In de jaren ’70 zien we de Lancia Gamma verschijnen, de Alfasud en de Giulietta (de tweede telg van Alfa met dezelfde naam), naast de Ferrari’s die zich vaak slecht weten aan te passen aan de nieuwe milieunormen. Het zijn overwegend auto’s die een beetje op de achtergrond blijven en die niet echt uitpakken met hun technische kwaliteiten. De konkurrentie zit ondertussen niet stil. De Japanners leren snel en de Duitsers beheersen de meest geavanceerde technieken (Audi Quattro, ABS, enzovoort) in een markt die steeds moeilijker ligt. Topprestaties worden langzaam maar zeker de normaalste zaak van de wereld, en de auto boet in aan magie en wordt vreselijke kwalen aangewreven. Snelheid, energieverbruik, ongevallen en files pleiten tegen hem iets wat vijftien jaar geleden ondenkbaar zou zijn geweest. Ook de mooie GT’s worden met de vinger gewezen.
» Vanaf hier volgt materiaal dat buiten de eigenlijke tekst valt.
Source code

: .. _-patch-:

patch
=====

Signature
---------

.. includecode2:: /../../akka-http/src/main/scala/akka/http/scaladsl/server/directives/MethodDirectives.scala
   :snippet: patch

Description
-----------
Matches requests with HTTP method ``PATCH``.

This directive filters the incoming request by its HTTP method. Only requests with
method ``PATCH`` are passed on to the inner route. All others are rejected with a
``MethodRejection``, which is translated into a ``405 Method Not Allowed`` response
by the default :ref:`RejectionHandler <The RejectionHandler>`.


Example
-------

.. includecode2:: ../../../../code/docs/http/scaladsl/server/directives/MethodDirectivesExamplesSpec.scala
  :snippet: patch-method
De topuitvoering van de Lancia Delta (auto van het jaar in 1979) de H.F. Integrale moet de kleuren van Italië maar al te vaak in zijn eentje verdedigen, zowel in wedstrijden als op de grote wegen. De prachtstukken van Modena en andere produktiecentra hebben de openbare wegen trouwens ingeruild voor de verkoopzalen, waar vanaf het begin van de jaren ’80 koortsachtig wordt gespekuleerd. De Lancia Delta knoopt ten slotte opnieuw aan bij de traditie van de mooie Italiaanse wagens die meegaan met de technologie van hun tijd.
Terwijl Italië
nog steeds uitblinkt op het gebied van de “supercars”, met de Ferrari F40 (ondertussen de F50), de Lamborghini Diablo, Cizetta Moroder, geeft de gewone auto-industrie opnieuw blijk van veel dynamisme. Bij de groep Fiat volgen de nieuwe modellen elkaar in snel tempo op. Kreativiteit wordt hier niet onderdrukt onder het mom van standaardizering. Integendeel, verscheidenheid wordt aangemoedigd. We worden momenteel dan ook overspoeld met interessante nieuwigheden. Italië zendt opnieuw zijn beste ambassadeurs uit met de Alfa GTV, de Spider, Coupé en Barchetta Fiat, met hun neoklassieke of juist heel vernieuwende lijnen. Zij voldoen aan de eisen van onze moderne tijd, zonder daarom aan charme in te boeten. Misschien zijn zij de klassiekers van morgen. De zuiderse schoonheden zijn nog steeds een wonderbaarlijke mix van estetische en dynamische kwaliteiten. De tweede renaissance lijkt ingeluid.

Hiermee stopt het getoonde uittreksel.